Description of the task:
Copy out, from the entries below, each line holding the string "inbox".

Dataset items
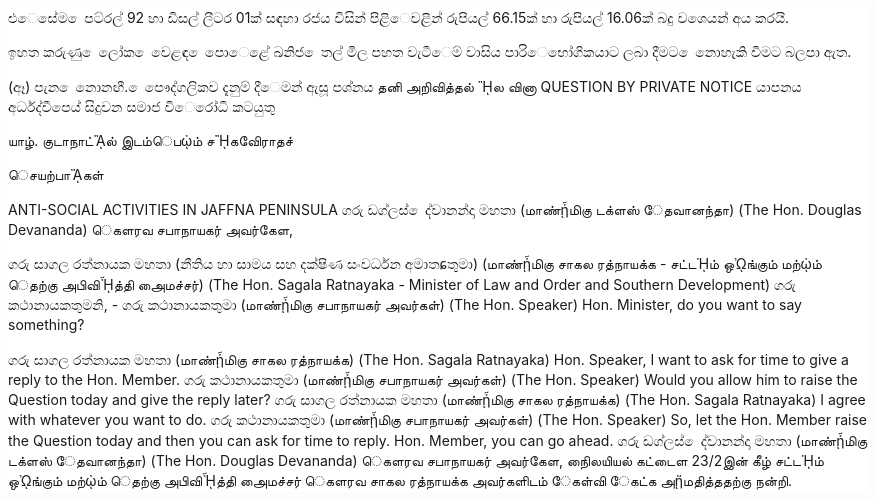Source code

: එෙසේම ෙපට්රල් 92 හා ඩීසල් ලීටර 01ක් සඳහා රජය විසින් පිළිෙවළින් රුපියල් 66.15ක් හා රුපියල් 16.06ක් බදු වශෙයන් අය කරයි.

ඉහත කරුණු ෙලෝක ෙවෙළඳ ෙපොෙළේ ඛනිජ ෙතල් මිල පහත වැටීෙම් වාසිය පාරිෙභෝගිකයාට ලබා දීමට ෙනොහැකි වීමට බලපා ඇත.

(ඈ) පැන ෙනොනඟී. ෙපෞද්ගලිකව දැනුම් දීෙමන් ඇසූ පශ්නය தனி அறிவித்தல் ᾚல வினா QUESTION BY PRIVATE NOTICE යාපනය අර්ධද්වීපෙය් සිදුවන සමාජ විෙරෝධි කටයුතු

யாழ். குடாநாட்ᾊல் இடம்ெபᾠம் சᾚகவிேராதச்

ெசயற்பாᾌகள்

ANTI-SOCIAL ACTIVITIES IN JAFFNA PENINSULA ගරු ඩග්ලස් ෙද්වානන්දා මහතා (மாண்ᾗமிகு டக்ளஸ் ேதவானந்தா) (The Hon. Douglas Devananda) ெகளரவ சபாநாயகர் அவர்கேள,

ගරු සාගල රත්නායක මහතා (නීතිය හා සාමය සහ දක්ෂිණ සංවර්ධන අමාතɕතුමා) (மாண்ᾗமிகு சாகல ரத்நாயக்க - சட்டᾙம் ஒᾨங்கும் மற்ᾠம் ெதற்கு அபிவிᾞத்தி அைமச்சர்) (The Hon. Sagala Ratnayaka - Minister of Law and Order and Southern Development) ගරු කථානායකතුමනි, - ගරු කථානායකතුමා (மாண்ᾗமிகு சபாநாயகர் அவர்கள்) (The Hon. Speaker) Hon. Minister, do you want to say something?

ගරු සාගල රත්නායක මහතා (மாண்ᾗமிகு சாகல ரத்நாயக்க) (The Hon. Sagala Ratnayaka) Hon. Speaker, I want to ask for time to give a reply to the Hon. Member. ගරු කථානායකතුමා (மாண்ᾗமிகு சபாநாயகர் அவர்கள்) (The Hon. Speaker) Would you allow him to raise the Question today and give the reply later? ගරු සාගල රත්නායක මහතා (மாண்ᾗமிகு சாகல ரத்நாயக்க) (The Hon. Sagala Ratnayaka) I agree with whatever you want to do. ගරු කථානායකතුමා (மாண்ᾗமிகு சபாநாயகர் அவர்கள்) (The Hon. Speaker) So, let the Hon. Member raise the Question today and then you can ask for time to reply. Hon. Member, you can go ahead. ගරු ඩග්ලස් ෙද්වානන්දා මහතා (மாண்ᾗமிகு டக்ளஸ் ேதவானந்தா) (The Hon. Douglas Devananda) ெகளரவ சபாநாயகர் அவர்கேள, நிைலயியல் கட்டைள 23/2இன் கீழ் சட்டᾙம் ஒᾨங்கும் மற்ᾠம் ெதற்கு அபிவிᾞத்தி அைமச்சர் ெகளரவ சாகல ரத்நாயக்க அவர்களிடம் ேகள்வி ேகட்க அᾔமதித்ததற்கு நன்றி.

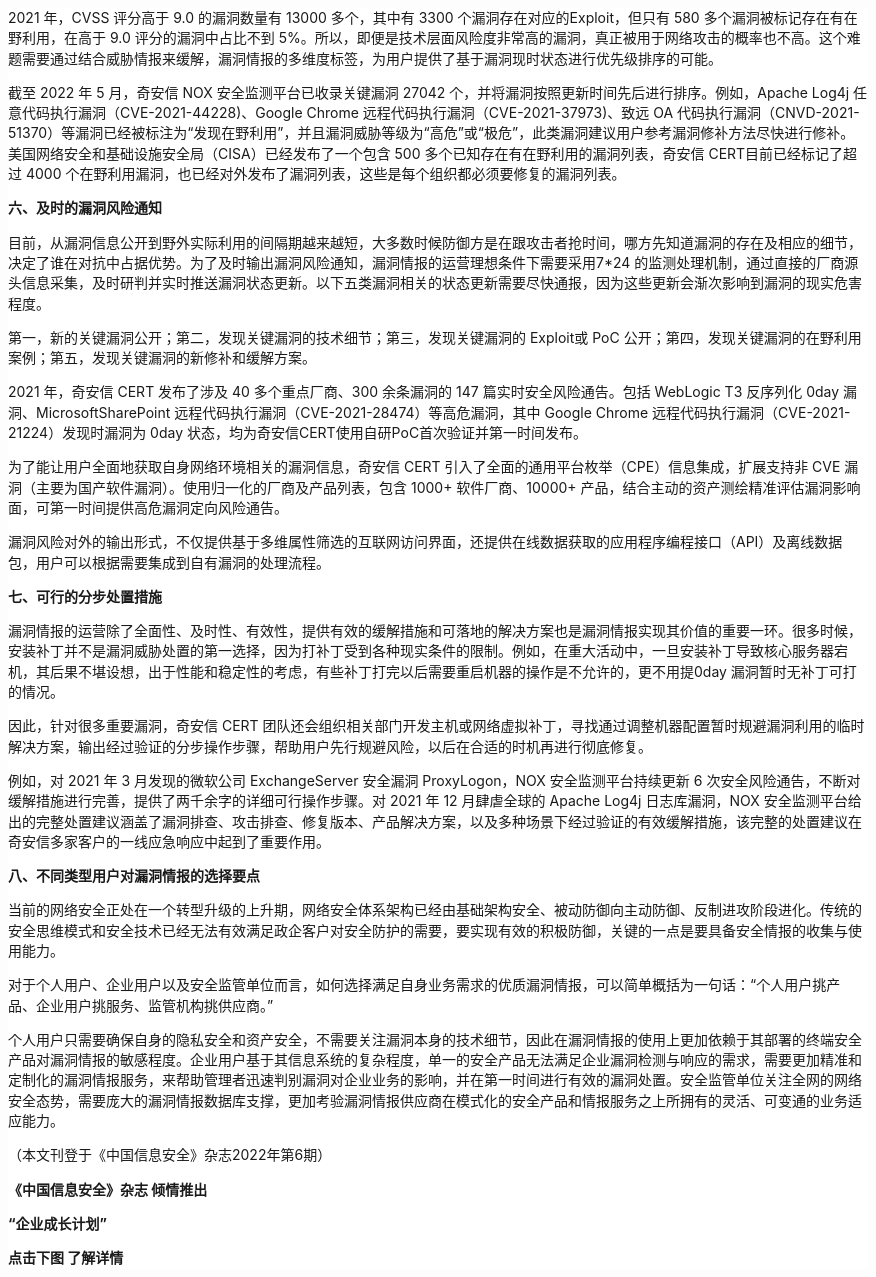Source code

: 2021 年，CVSS 评分高于 9.0 的漏洞数量有 13000 多个，其中有 3300 个漏洞存在对应的Exploit，但只有 580 多个漏洞被标记存在有在野利用，在高于 9.0 评分的漏洞中占比不到 5%。所以，即便是技术层面风险度非常高的漏洞，真正被用于网络攻击的概率也不高。这个难题需要通过结合威胁情报来缓解，漏洞情报的多维度标签，为用户提供了基于漏洞现时状态进行优先级排序的可能。  
  
截至 2022 年 5 月，奇安信 NOX 安全监测平台已收录关键漏洞 27042 个，并将漏洞按照更新时间先后进行排序。例如，Apache Log4j 任意代码执行漏洞（CVE-2021-44228)、Google Chrome 远程代码执行漏洞（CVE-2021-37973)、致远 OA 代码执行漏洞（CNVD-2021-51370）等漏洞已经被标注为“发现在野利用”，并且漏洞威胁等级为“高危”或“极危”，此类漏洞建议用户参考漏洞修补方法尽快进行修补。美国网络安全和基础设施安全局（CISA）已经发布了一个包含 500 多个已知存在有在野利用的漏洞列表，奇安信 CERT目前已经标记了超过 4000 个在野利用漏洞，也已经对外发布了漏洞列表，这些是每个组织都必须要修复的漏洞列表。  
  
  
**六、及时的漏洞风险通知**  
  
目前，从漏洞信息公开到野外实际利用的间隔期越来越短，大多数时候防御方是在跟攻击者抢时间，哪方先知道漏洞的存在及相应的细节，决定了谁在对抗中占据优势。为了及时输出漏洞风险通知，漏洞情报的运营理想条件下需要采用7*24 的监测处理机制，通过直接的厂商源头信息采集，及时研判并实时推送漏洞状态更新。以下五类漏洞相关的状态更新需要尽快通报，因为这些更新会渐次影响到漏洞的现实危害程度。  
  
第一，新的关键漏洞公开；第二，发现关键漏洞的技术细节；第三，发现关键漏洞的 Exploit或 PoC 公开；第四，发现关键漏洞的在野利用案例；第五，发现关键漏洞的新修补和缓解方案。  
  
2021 年，奇安信 CERT 发布了涉及 40 多个重点厂商、300 余条漏洞的 147 篇实时安全风险通告。包括 WebLogic T3 反序列化 0day 漏洞、MicrosoftSharePoint 远程代码执行漏洞（CVE-2021-28474）等高危漏洞，其中 Google Chrome 远程代码执行漏洞（CVE-2021-21224）发现时漏洞为 0day 状态，均为奇安信CERT使用自研PoC首次验证并第一时间发布。  
  
为了能让用户全面地获取自身网络环境相关的漏洞信息，奇安信 CERT 引入了全面的通用平台枚举（CPE）信息集成，扩展支持非 CVE 漏洞（主要为国产软件漏洞）。使用归一化的厂商及产品列表，包含 1000+ 软件厂商、10000+ 产品，结合主动的资产测绘精准评估漏洞影响面，可第一时间提供高危漏洞定向风险通告。  
  
漏洞风险对外的输出形式，不仅提供基于多维属性筛选的互联网访问界面，还提供在线数据获取的应用程序编程接口（API）及离线数据包，用户可以根据需要集成到自有漏洞的处理流程。  
  
  
**七、可行的分步处置措施**  
  
漏洞情报的运营除了全面性、及时性、有效性，提供有效的缓解措施和可落地的解决方案也是漏洞情报实现其价值的重要一环。很多时候，安装补丁并不是漏洞威胁处置的第一选择，因为打补丁受到各种现实条件的限制。例如，在重大活动中，一旦安装补丁导致核心服务器宕机，其后果不堪设想，出于性能和稳定性的考虑，有些补丁打完以后需要重启机器的操作是不允许的，更不用提0day 漏洞暂时无补丁可打的情况。  
  
因此，针对很多重要漏洞，奇安信 CERT 团队还会组织相关部门开发主机或网络虚拟补丁，寻找通过调整机器配置暂时规避漏洞利用的临时解决方案，输出经过验证的分步操作步骤，帮助用户先行规避风险，以后在合适的时机再进行彻底修复。  
  
例如，对 2021 年 3 月发现的微软公司 ExchangeServer 安全漏洞 ProxyLogon，NOX 安全监测平台持续更新 6 次安全风险通告，不断对缓解措施进行完善，提供了两千余字的详细可行操作步骤。对 2021 年 12 月肆虐全球的 Apache Log4j 日志库漏洞，NOX 安全监测平台给出的完整处置建议涵盖了漏洞排查、攻击排查、修复版本、产品解决方案，以及多种场景下经过验证的有效缓解措施，该完整的处置建议在奇安信多家客户的一线应急响应中起到了重要作用。  
  
  
**八、不同类型用户对漏洞情报的选择要点**  
  
当前的网络安全正处在一个转型升级的上升期，网络安全体系架构已经由基础架构安全、被动防御向主动防御、反制进攻阶段进化。传统的安全思维模式和安全技术已经无法有效满足政企客户对安全防护的需要，要实现有效的积极防御，关键的一点是要具备安全情报的收集与使用能力。  
  
对于个人用户、企业用户以及安全监管单位而言，如何选择满足自身业务需求的优质漏洞情报，可以简单概括为一句话：“个人用户挑产品、企业用户挑服务、监管机构挑供应商。”  
  
个人用户只需要确保自身的隐私安全和资产安全，不需要关注漏洞本身的技术细节，因此在漏洞情报的使用上更加依赖于其部署的终端安全产品对漏洞情报的敏感程度。企业用户基于其信息系统的复杂程度，单一的安全产品无法满足企业漏洞检测与响应的需求，需要更加精准和定制化的漏洞情报服务，来帮助管理者迅速判别漏洞对企业业务的影响，并在第一时间进行有效的漏洞处置。安全监管单位关注全网的网络安全态势，需要庞大的漏洞情报数据库支撑，更加考验漏洞情报供应商在模式化的安全产品和情报服务之上所拥有的灵活、可变通的业务适应能力。  
  
（本文刊登于《中国信息安全》杂志2022年第6期）  
  
  
  
  
  
  
**《中国信息安全》杂志 倾情推出**  
  
**“企业成长计划”**  
  
   
    
  
**点击下图 了解详情**  
  
   
    
  
[](http://mp.weixin.qq.com/s?__biz=MzA5MzE5MDAzOA==&mid=2664162643&idx=1&sn=fcc4f3a6047a0c2f4e4cc0181243ee18&chksm=8b5ee7aabc296ebc7c8c9b145f16e6a5cf8316143db3edce69f2a312214d50a00f65d775198d&scene=21#wechat_redirect)  
  
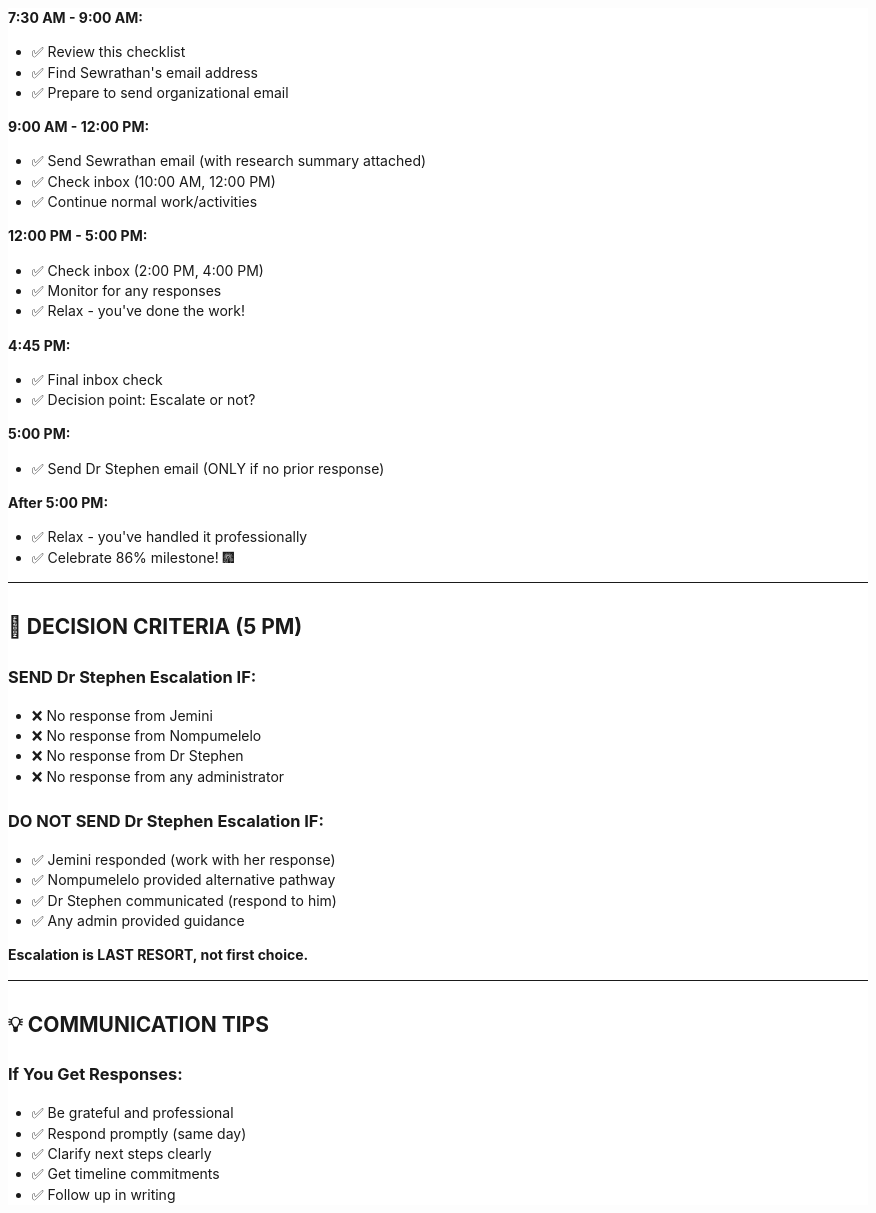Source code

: **7:30 AM - 9:00 AM:**
- ✅ Review this checklist
- ✅ Find Sewrathan's email address
- ✅ Prepare to send organizational email

**9:00 AM - 12:00 PM:**
- ✅ Send Sewrathan email (with research summary attached)
- ✅ Check inbox (10:00 AM, 12:00 PM)
- ✅ Continue normal work/activities

**12:00 PM - 5:00 PM:**
- ✅ Check inbox (2:00 PM, 4:00 PM)
- ✅ Monitor for any responses
- ✅ Relax - you've done the work!

**4:45 PM:**
- ✅ Final inbox check
- ✅ Decision point: Escalate or not?

**5:00 PM:**
- ✅ Send Dr Stephen email (ONLY if no prior response)

**After 5:00 PM:**
- ✅ Relax - you've handled it professionally
- ✅ Celebrate 86% milestone! 🎆

---

## 🎯 DECISION CRITERIA (5 PM)

### SEND Dr Stephen Escalation IF:
- ❌ No response from Jemini
- ❌ No response from Nompumelelo  
- ❌ No response from Dr Stephen
- ❌ No response from any administrator

### DO NOT SEND Dr Stephen Escalation IF:
- ✅ Jemini responded (work with her response)
- ✅ Nompumelelo provided alternative pathway
- ✅ Dr Stephen communicated (respond to him)
- ✅ Any admin provided guidance

**Escalation is LAST RESORT, not first choice.**

---

## 💡 COMMUNICATION TIPS

### If You Get Responses:
- ✅ Be grateful and professional
- ✅ Respond promptly (same day)
- ✅ Clarify next steps clearly
- ✅ Get timeline commitments
- ✅ Follow up in writing
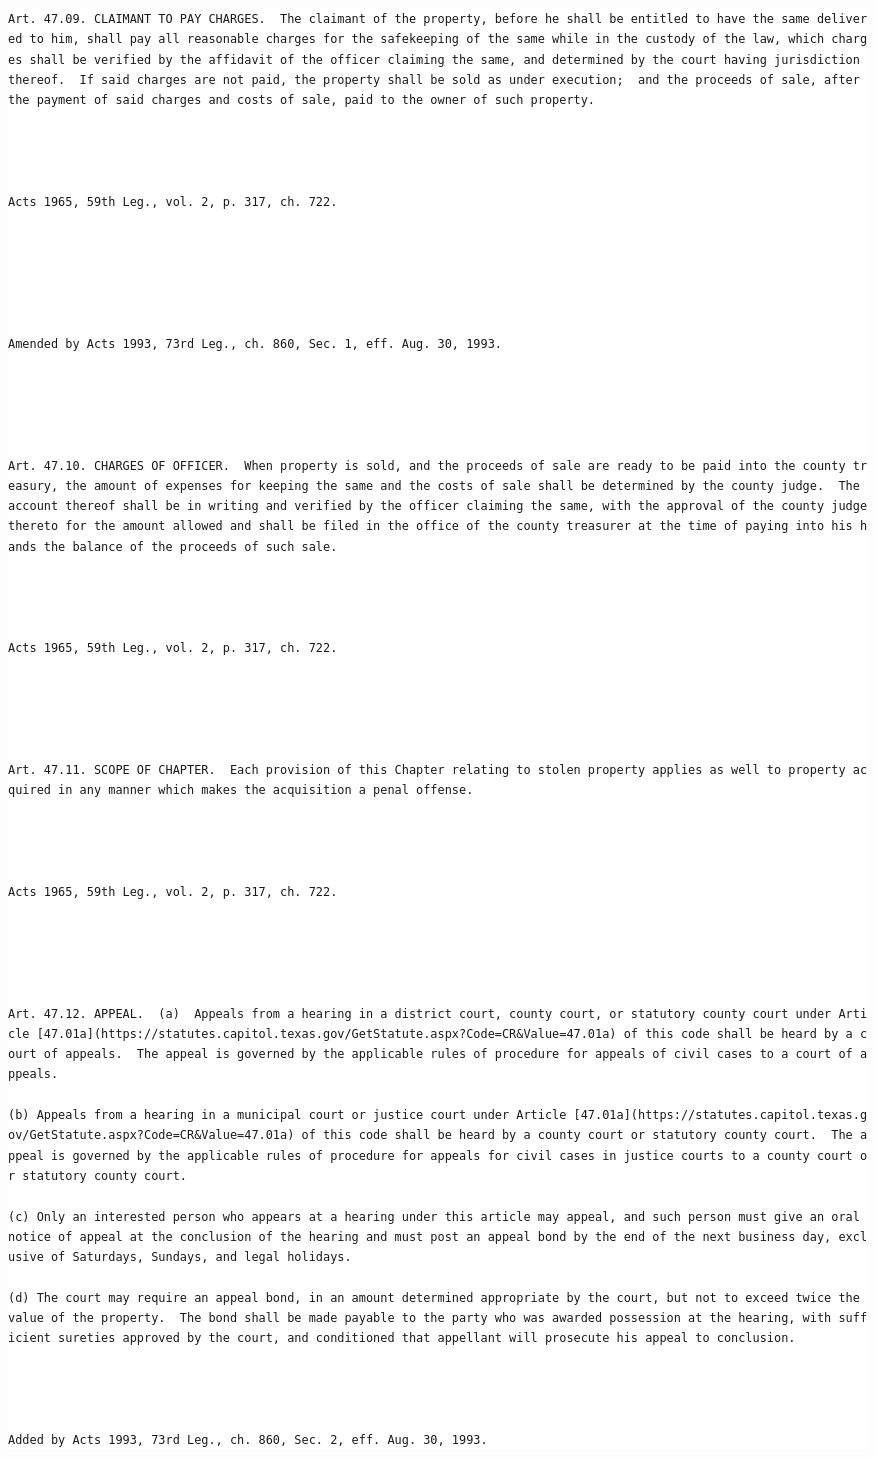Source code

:     
    
    Art. 47.09. CLAIMANT TO PAY CHARGES.  The claimant of the property, before he shall be entitled to have the same delivered to him, shall pay all reasonable charges for the safekeeping of the same while in the custody of the law, which charges shall be verified by the affidavit of the officer claiming the same, and determined by the court having jurisdiction thereof.  If said charges are not paid, the property shall be sold as under execution;  and the proceeds of sale, after the payment of said charges and costs of sale, paid to the owner of such property.
    
    
    
    
    Acts 1965, 59th Leg., vol. 2, p. 317, ch. 722.
    
    
    
    
    
    
    Amended by Acts 1993, 73rd Leg., ch. 860, Sec. 1, eff. Aug. 30, 1993.
    
    
    
    
    
    Art. 47.10. CHARGES OF OFFICER.  When property is sold, and the proceeds of sale are ready to be paid into the county treasury, the amount of expenses for keeping the same and the costs of sale shall be determined by the county judge.  The account thereof shall be in writing and verified by the officer claiming the same, with the approval of the county judge thereto for the amount allowed and shall be filed in the office of the county treasurer at the time of paying into his hands the balance of the proceeds of such sale.
    
    
    
    
    Acts 1965, 59th Leg., vol. 2, p. 317, ch. 722.
    
    
    
    
    
    Art. 47.11. SCOPE OF CHAPTER.  Each provision of this Chapter relating to stolen property applies as well to property acquired in any manner which makes the acquisition a penal offense.
    
    
    
    
    Acts 1965, 59th Leg., vol. 2, p. 317, ch. 722.
    
    
    
    
    
    Art. 47.12. APPEAL.  (a)  Appeals from a hearing in a district court, county court, or statutory county court under Article [47.01a](https://statutes.capitol.texas.gov/GetStatute.aspx?Code=CR&Value=47.01a) of this code shall be heard by a court of appeals.  The appeal is governed by the applicable rules of procedure for appeals of civil cases to a court of appeals.
    
    (b) Appeals from a hearing in a municipal court or justice court under Article [47.01a](https://statutes.capitol.texas.gov/GetStatute.aspx?Code=CR&Value=47.01a) of this code shall be heard by a county court or statutory county court.  The appeal is governed by the applicable rules of procedure for appeals for civil cases in justice courts to a county court or statutory county court.
    
    (c) Only an interested person who appears at a hearing under this article may appeal, and such person must give an oral notice of appeal at the conclusion of the hearing and must post an appeal bond by the end of the next business day, exclusive of Saturdays, Sundays, and legal holidays.
    
    (d) The court may require an appeal bond, in an amount determined appropriate by the court, but not to exceed twice the value of the property.  The bond shall be made payable to the party who was awarded possession at the hearing, with sufficient sureties approved by the court, and conditioned that appellant will prosecute his appeal to conclusion.
    
    
    
    
    Added by Acts 1993, 73rd Leg., ch. 860, Sec. 2, eff. Aug. 30, 1993.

Result of the exercise:
- ✅ Check inbox (10:00 AM, 12:00 PM)
- ✅ Check inbox (2:00 PM, 4:00 PM)
- ✅ Final inbox check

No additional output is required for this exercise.